======== DOCUMENT TEXT

Here’s yet another page in my series on Daoist and Buddhist ritual groups on the Hebei plain south of Beijing.
I’ve noted the contrast between the occupational household Daoist bands of north Shanxi and the village-wide amateur ritual associations that are typical of the Hebei plain. Just southeast of the capital, on the way to Bazhou, Langfang municipality (formerly the county of Anci) is another lively area for ritual. Village associations here seem to feature elements of the ritual scene in suburban Beijing and Tianjin, with some occupational Daoist and Buddhist groups alongside the amateur associations that are common just further south and west.
These groups too had learned from temple clerics. By the 1990s, as around Xiongxian and the Baiyangdian lake, their rituals seemed to be dominated by shengguan wind ensemble, with vocal liturgy subsidiary, it may be partly that our early enquiries weren’t sufficiently focused on the latter. Unlike the particular case we found in Daxing, most ritual associations here, as south and west on the plain, maintained the amateur tradition of “practising good” by performing rituals as a social duty without reward, though some were beginning to accept modest fees. As usual, such amateur groups were active mainly in the home village and a very small radius.
Here I’ll introduce some of the associations around Langfang, using our notes from the 1990s—and as ever, updates are much to be desired.
Contents
1 Langfang and the Boxer connection
1.1 Junlu
1.2 The Zhougezhuang network
1.3 South Hancun
1.4 South Changdao
2 Yongqing
2.1 Middle Chakou
2.2 Greater Liangcun
2.3 North Wudaokou
3 Further leads: Wuqing, Xianghe
1 Langfang
Langfang is famed for its involvement in the 1900 Boxer uprisings. As a prequel to the game-changing “discovery” of Qujiaying, perhaps the first scholar to become aware of the village ritual associations south of Beijing was Xiao Xinghua. A scholar at the Music Research Institute in Beijing, working on the folk music of the Langfang region after the liberalizations of the late 1970s, Xiao forged contacts with some ritual groups there. Apart from his work on the 1984 Dictionary of Chinese Music he made much of the Boxer connection in a brief article on the “Boxer orchestra” of Junlu village (§1.1 below), which brought but one brief and critical response. [1]
The Boxer connection
Before the Cultural Revolution there was much detailed fieldwork, village by village, on the Boxer history of the whole region, albeit with an underlying agenda of portraying the Boxers as righteous, patriotic forerunners of the Communists.
Some villagers made a clear link between the Boxers and the village ritual associations. In Gaoluo, where Boxers carried out one of the most famous massacres of Catholics in May 1900, all agreed that “the yinyuehui wasn’t the same as the Boxers”; however, it was precisely the New Year’s ritual tent, still the domain of the ritual association today, which sparked the 1899 conflict. Among the original leaders of the dispute were members of the ritual association; as the Catholics threatened their worship, it was natural that the Boxers should now arise to support the village heritage against the foreign religion.

================
======== SUPPLIED MATERIAL

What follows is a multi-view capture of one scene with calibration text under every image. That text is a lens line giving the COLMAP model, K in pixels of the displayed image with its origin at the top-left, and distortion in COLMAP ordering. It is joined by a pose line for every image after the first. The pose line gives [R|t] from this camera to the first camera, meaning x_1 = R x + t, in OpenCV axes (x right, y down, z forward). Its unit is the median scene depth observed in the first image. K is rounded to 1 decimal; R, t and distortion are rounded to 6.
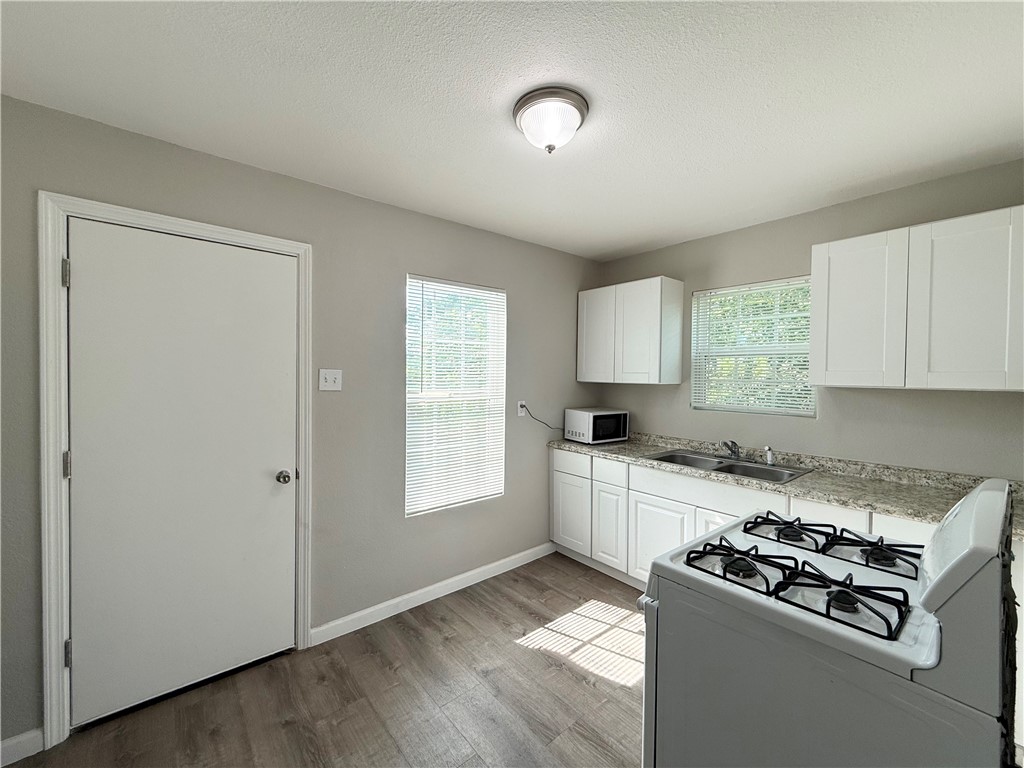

================

Continue the piece on village ritual associations around Langfang from the point where it stops.

Anyway, some time before scholars became aware of such ritual associations, the 1986 film Holy Whip (Shenbian), directed by Zhang Zi’en, was being shot, evoking the Boxer uprising:
Through the Tianjin branch of the Chinese Musicians’ Association, Xiao Xinghua was asked to find a suitable village performing group for the scene (from 1.10.02) in which they accompany the Boxers while they go into battle to resist the incursion of the evil “Eight Countries Allied armies” as they advance from the port of Tianjin to rescue the beleaguered foreign legations in Beijing. Indeed, my presence in these villages often elicits jocular comparisons with the “foreign devils” of the missionaries and Allied Armies.

Dai Ze, The great victory at Langfang (1975).
Even a conference in March 1984 on the progress of the instrumental music volumes of the Anthology for Hebei, with luminaries such as Lü Ji and Li Ling taking part, didn’t seem to alert central scholars to the importance of the ritual associations. Despite Xiao’s interest, until 1986 central scholars were still aware only of the Zhihua temple style in Beijing and the more popular songs-for-winds style just south of our area.
1.1 Junlu
In 1991 we learned that no less than fifteen of the thirty villages in Yangshuiwu district, south of Langfang city, still had practising associations. We visited Junlu (then population 800), chatting with the association huitou leader Li Shangqin (b. c1912), a fine dizi flute player—he was the third generation in his family to serve as huitou, and they now practised regularly at his house. Their gongche score was copied by one Yang Mingzhong.
The Junlu association was originally taught by the Buddhist monk Tanjiaozi 探交子, from the village Sanguan miao temple. Li Shangqin was among seven villagers who in 1934 (he said “Kangde era, 1st year”—the Manchu kingdom reign-period) went to stay at the Sanjiao si temple in Shenyang (Liaoning), quite far northeast; [2] they were invited by the abbot (dangjia) there, Nengqu 能趣 (Jiesan 戒三, secular name Yan Zhiyuan 嚴志遠), who came from Yangliuqing near their home village. Li Shangqin and Han Cunzhi (also b. c1912) remained at the Shenyang temple for the whole eight years of the Japanese occupation. Though they took part in yankou rituals there, they appear to have only played the paraliturgical shengguan music. Both were still active in the village association when we visited!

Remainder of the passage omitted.